Norah mollò l'oggetto e smise di battere nervosamente il piede a terra, cessando finalmente quel rumore costante, che aveva rimbombato nelle orecchie della riccia per almeno venti minuti.

«Scusa tanto se a breve i miei genitori conosceranno Mike e io non ho la minima idea di come andrà a finire. Anzi, sicuramente male! Non so neanche cosa mi è passato per la testa quando l'ho invitato», borbottò la bionda, rivolgendole uno sguardo carico di turbamento.

«Mike è un tipo apposto e, anche se in un primo momento non dovessero accettarlo, sono sicura che si ricrederanno», disse Hanna, con più sicurezza di quanta ne avesse davvero.
Sapeva come la pensassero i signori Knight sulle relazioni di Norah, ma non voleva di certo farla entrare nel pallone in un momento del genere.

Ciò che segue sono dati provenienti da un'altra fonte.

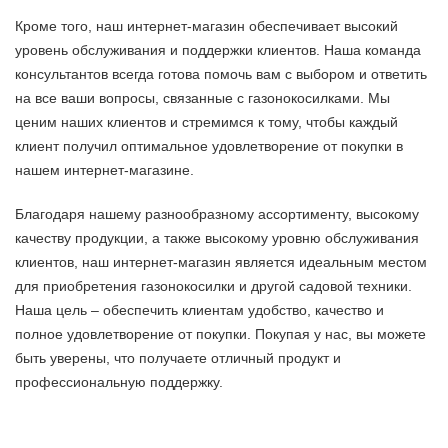
Кроме того, наш интернет-магазин обеспечивает высокий
уровень обслуживания и поддержки клиентов. Наша команда
консультантов всегда готова помочь вам с выбором и ответить
на все ваши вопросы, связанные с газонокосилками. Мы
ценим наших клиентов и стремимся к тому, чтобы каждый
клиент получил оптимальное удовлетворение от покупки в
нашем интернет-магазине.
Благодаря нашему разнообразному ассортименту, высокому
качеству продукции, а также высокому уровню обслуживания
клиентов, наш интернет-магазин является идеальным местом
для приобретения газонокосилки и другой садовой техники.
Наша цель – обеспечить клиентам удобство, качество и
полное удовлетворение от покупки. Покупая у нас, вы можете
быть уверены, что получаете отличный продукт и
профессиональную поддержку.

«Ne dubito», concluse Norah, per poi cambiare discorso. «Almeno c'è Lewis a farmi da spalla. Se non avesse accettato di fare da fotografo per l'evento non so cosa avrei fatto.»

«Ah, quindi adesso che tu e Lewis siete diventati amici per la pelle, addio Hanna? Bene, complimenti signorina Knight», ironizzò l'altra, recitando un applauso lento, per poi incrociare subito dopo le braccia al petto; il tutto seguito un adorabile muso per fare la scenata dell'offesa. In realtà era felice del fatto che andassero così d'accordo. Un po' meno quando si coalizzavano contro di lei.

Non appena Lewis l'aveva riaccompagnata da Bromton al Gherkin, quel giovedì, si era fiondata nella propria auto e aveva pianto per almeno un quarto d'ora. Una volta a casa si era immersa nella vasca colma d'acqua bollente, mentre il profumo delle candele alla lavanda le invadeva i sensi.
Infine, si era trascinata nel letto della sua coinquilina, aspettando che tornasse per farsi raccontare ogni cosa.
È vero: era crollata nel giro di dieci minuti, ma si era fatta perdonare la mattina dopo, durante la colazione. L'aveva ascoltata tutta orecchie, senza rivelare nulla del proprio viaggio al cimitero.
Comunque le cose col fotografo, i giorni a venire, erano andate meglio del solito.
Lui si era limitato a far crescere la sua ammirazione per Hanna e quest'ultima si era totalmente invaghita di ogni suo dettaglio. Poteva dire di conoscerlo quasi alla perfezione: poteva leggere le sue emozioni da una smorfia; sapeva cosa gli piacesse mangiare, bere, che musica ascoltare.
Lewis era stupendo e in un altro universo si sarebbe permessa di innamorarsi di lui.
Ora tutto ciò che in passato la irritava era diventato il motivo per cui si sentiva serena quando lui era nei paraggi. La seguiva spesso con sguardo premuroso, a volte tanto profondo da potervi annegare dentro.

«Parli come se fossi io quella che affronta discorsi infiniti con lui. Quando state vicini diventa imbarazzante girarvi attorno. Ti devo ricordare che ieri mattina ho dovuto schiarirmi la gola ben due volte per farvi accorgere della mia presenza?», si lamentò Norah, osservando con sguardo giudizioso l'amica da capo a piedi.

Hanna, inevitabilmente, sentì le guance prender fuoco e schiaffeggiò, scioccata, un braccio della ragazza slanciata. «Ma smettila, stavamo lavorando», boccheggiò come un pesce fuor d'acqua, con gli occhi fuori dalle orbite. «Eravamo solo concentrati!»

Norah non resistette e scoppiò in una risata di tutto petto, facendo aumentare il cipiglio sul viso di Hanna. «Certo, come no. Almeno quando arriva cerca di non sbavare.»

«Ha parlato quella che, in videochiamata, si scambia paroline dolci come una adolescente con Mike... pff, come se io non vi sentissi sghignazzare nel cuore della notte», la canzonò a sua volta la più bassa.

Norah rise sconvolta quanto divertita e: «Questo è un colpo basso però!» replicò, per poi farle una linguaccia dispettosa, ricevendone in cambio una ancora più grande.